For mass deployment in the access market, however, single-fiber transceivers need to be standardized. The Japanese Telecommunications Technical Committee has developed its TS-1000 standard addressing the single-fiber interface for Fast Ethernet. The IEEE's Ethernet in the First Mile (EFM) working group is currently developing single-fiber specifications for 100-Mbit/second Fast Ethernet and Gigabit Ethernet applications. The feasibility stage is progressing and the IEEE 802.3ah standard should be ratified early next year, which gives manufacturers plenty of time to tool their designs. In the interim, some manufacturers are working on early deployments based on existing technology and designed to accommodate the standards that are now in process. This standardization effort will allow equipment manufacturers to multisource components and further reduce cost.

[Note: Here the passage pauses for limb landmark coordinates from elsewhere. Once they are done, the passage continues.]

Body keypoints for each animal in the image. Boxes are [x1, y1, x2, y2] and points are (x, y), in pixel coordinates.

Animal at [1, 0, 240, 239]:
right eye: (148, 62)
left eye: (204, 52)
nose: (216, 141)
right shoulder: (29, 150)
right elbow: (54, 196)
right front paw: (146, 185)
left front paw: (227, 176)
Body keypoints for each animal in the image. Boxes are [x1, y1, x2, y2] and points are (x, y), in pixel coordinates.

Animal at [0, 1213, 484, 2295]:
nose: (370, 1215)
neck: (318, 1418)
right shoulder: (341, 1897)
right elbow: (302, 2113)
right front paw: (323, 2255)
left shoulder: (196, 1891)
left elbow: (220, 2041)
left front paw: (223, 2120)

Another single-fiber area where standardization is progressing is in passive optical networks. The ITU has had G.983 available for several years while the 802.3ah standard addresses an Ethernet version of this architecture.

The worldwide growth of Ethernet services over the next several years will drive volume deployment for equipment and transceiver manufacturers, and thus lower the cost of single-fiber solutions. Industry analyst group IDC predicts the number of metro Ethernet service subscriptions will grow from roughly 1.2 million in 2002 to 18.7 million by 2006 worldwide, with a compound annual growth rate (CAGR) of 120.1 percent That figure includes companies that have more than one Ethernet service per company. More importantly, IDC also reports that new Ethernet connections-meaning new Ethernet service customers-more than doubled in 2002, indicating the growth potential of this market. IDC forecasts that new subscriber connections will grow to 6.9 million by 2006, with a CAGR of 67.5 percent.

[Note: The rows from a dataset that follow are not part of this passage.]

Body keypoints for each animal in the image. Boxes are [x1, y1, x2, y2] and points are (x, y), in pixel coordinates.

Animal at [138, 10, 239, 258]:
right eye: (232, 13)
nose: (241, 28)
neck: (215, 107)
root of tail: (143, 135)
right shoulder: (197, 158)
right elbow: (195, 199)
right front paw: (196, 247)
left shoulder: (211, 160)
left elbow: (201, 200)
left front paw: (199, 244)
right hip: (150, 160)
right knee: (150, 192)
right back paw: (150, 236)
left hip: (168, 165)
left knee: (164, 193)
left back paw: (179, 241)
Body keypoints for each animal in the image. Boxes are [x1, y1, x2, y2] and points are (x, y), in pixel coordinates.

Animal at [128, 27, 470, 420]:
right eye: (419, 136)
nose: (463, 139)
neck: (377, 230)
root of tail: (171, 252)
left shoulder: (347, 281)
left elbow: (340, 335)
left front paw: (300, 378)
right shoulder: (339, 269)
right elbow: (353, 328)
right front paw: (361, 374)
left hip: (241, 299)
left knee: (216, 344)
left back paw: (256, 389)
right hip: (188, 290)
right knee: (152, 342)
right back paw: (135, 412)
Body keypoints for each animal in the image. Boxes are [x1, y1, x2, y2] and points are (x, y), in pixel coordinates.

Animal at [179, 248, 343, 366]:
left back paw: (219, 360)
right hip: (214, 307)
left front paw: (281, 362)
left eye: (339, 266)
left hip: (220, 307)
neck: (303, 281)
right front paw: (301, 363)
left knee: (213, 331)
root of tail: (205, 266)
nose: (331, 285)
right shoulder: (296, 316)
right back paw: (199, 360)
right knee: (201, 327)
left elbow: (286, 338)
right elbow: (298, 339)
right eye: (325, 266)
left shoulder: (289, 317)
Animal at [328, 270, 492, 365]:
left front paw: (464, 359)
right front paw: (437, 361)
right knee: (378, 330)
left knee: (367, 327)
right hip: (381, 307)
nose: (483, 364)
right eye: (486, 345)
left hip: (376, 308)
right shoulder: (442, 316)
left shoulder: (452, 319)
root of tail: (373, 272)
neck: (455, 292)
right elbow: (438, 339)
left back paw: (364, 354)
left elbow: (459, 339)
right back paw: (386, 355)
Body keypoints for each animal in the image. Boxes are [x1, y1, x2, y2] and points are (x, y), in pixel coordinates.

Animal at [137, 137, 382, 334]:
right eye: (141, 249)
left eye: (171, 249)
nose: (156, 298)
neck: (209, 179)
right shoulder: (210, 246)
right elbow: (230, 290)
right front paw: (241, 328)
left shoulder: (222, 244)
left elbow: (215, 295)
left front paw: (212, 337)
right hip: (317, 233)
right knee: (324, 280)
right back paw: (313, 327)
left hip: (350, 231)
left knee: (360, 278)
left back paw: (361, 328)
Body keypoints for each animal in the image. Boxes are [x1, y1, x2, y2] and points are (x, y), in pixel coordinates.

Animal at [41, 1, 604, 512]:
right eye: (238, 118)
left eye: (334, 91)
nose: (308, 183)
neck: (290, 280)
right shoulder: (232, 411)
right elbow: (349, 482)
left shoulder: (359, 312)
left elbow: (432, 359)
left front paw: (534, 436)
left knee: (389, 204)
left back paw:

The second compelling factor for developing single-fiber transceivers is the cost of fiber deployment. The actual cost of cable and of trenching or aerial mounting is relatively insensitive to the number of fibers in the cable. However, the cost of splicing and components such as splitters, connectors, couplers and splice enclosures is directly related to the fiber count. This is especially important in access applications, since these tend to be "splice-rich" as the fiber branches out from the large central-office cable to the single drop at the customer end.

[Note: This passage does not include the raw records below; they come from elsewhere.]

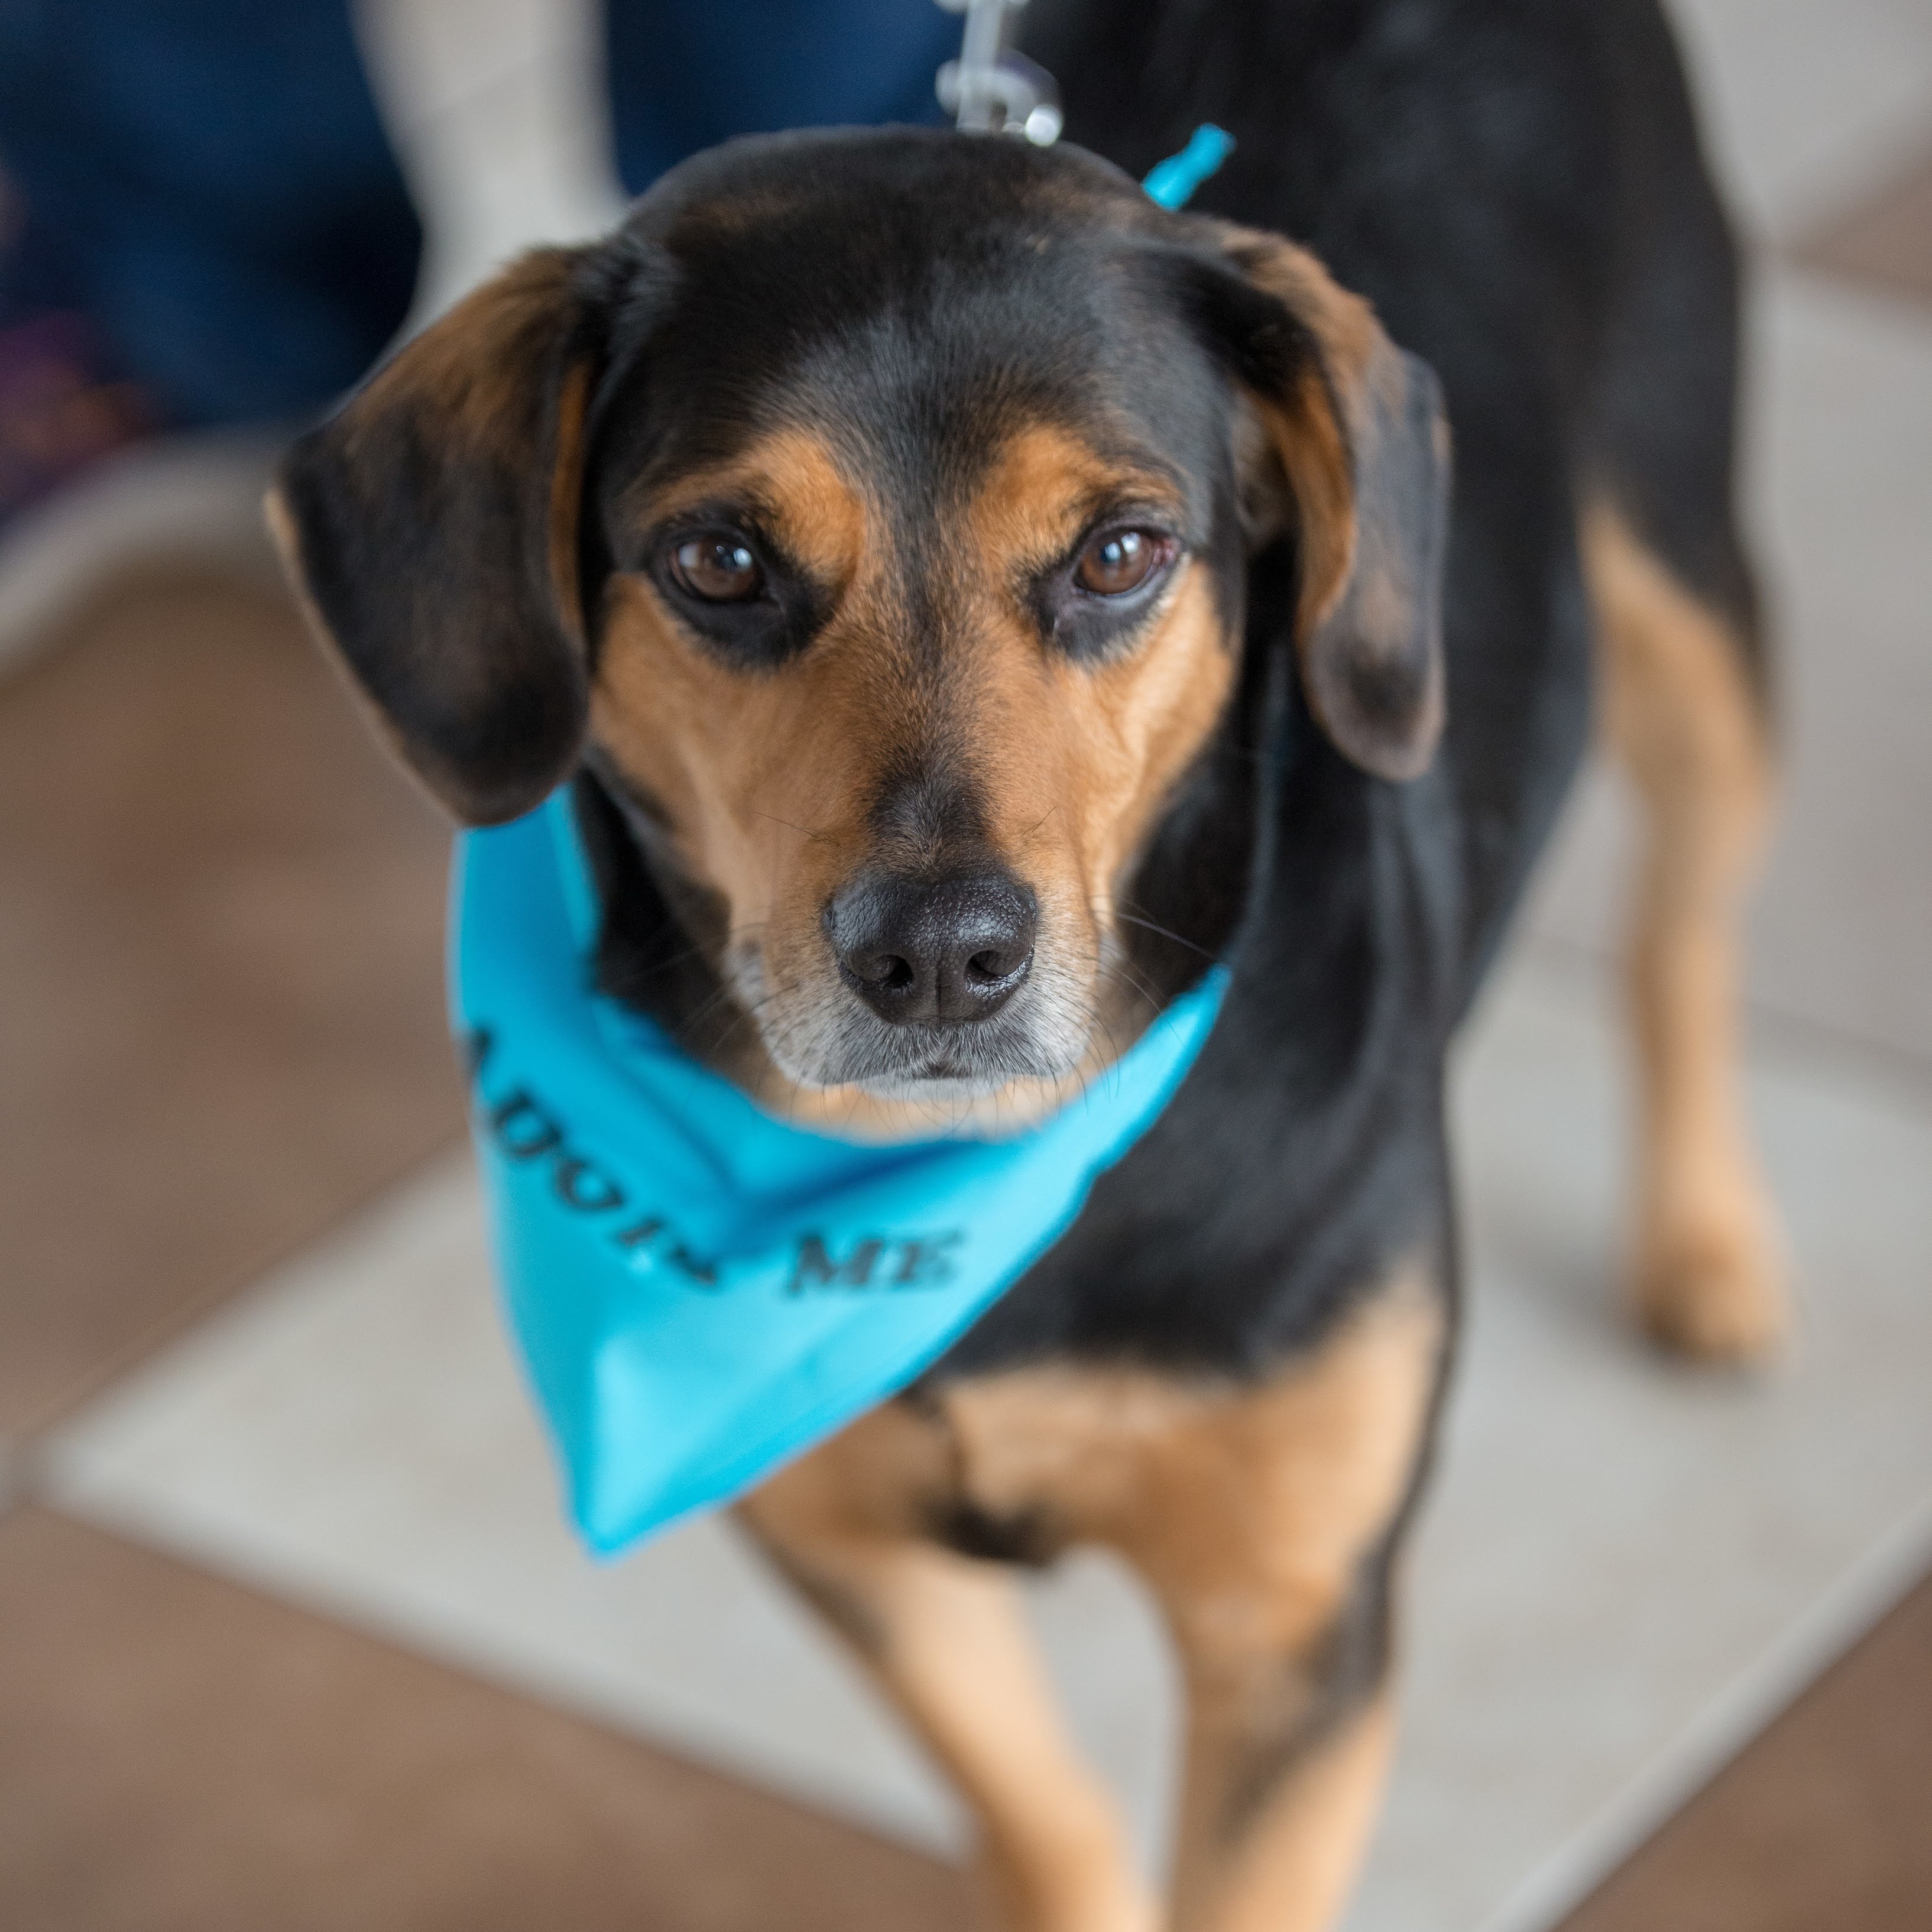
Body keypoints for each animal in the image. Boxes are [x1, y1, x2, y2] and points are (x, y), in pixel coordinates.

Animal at [268, 7, 1777, 1924]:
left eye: (1120, 551)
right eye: (719, 560)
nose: (936, 956)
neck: (952, 1180)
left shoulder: (1291, 1619)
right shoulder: (859, 1556)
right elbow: (1040, 1812)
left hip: (1686, 585)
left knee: (1681, 924)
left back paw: (1706, 1243)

These costs tend to add up quickly in access networks, where subscriber demand lies. Single-fiber solutions help reduce the capital and labor costs associated with lighting up fiber while effectively doubling the number of available access fibers and the number of customers a carrier can reach.

Single-fiber solutions also maximize the capital investment in new fiber installations and make better use of existing dark fiber by extending the lifetime of fiber and thus extending "time to trench." Metro-area networks nearing fiber exhaust also represent a potential market for single-fiber transceivers, which can turn 10 percent fiber availability into 20 percent availability.

Single-fiber, bidirectional technology is fast emerging as the low-cost solution for the Fast Ethernet access market, where demand is driven by the need for fast Internet access.

In the future, the same technology can change the cost model for Gigabit Ethernet access as well. Carriers that install a hybrid copper/single-fiber transceiver solution can provide 1- through 100-Mbit/s access service to customers today and be positioned to support Gigabit Ethernet bandwidth when the demand arises.

Mark L. Ventura is vice president of hardware engineering for Hatteras Networks (Research Triangle Park, N.C.).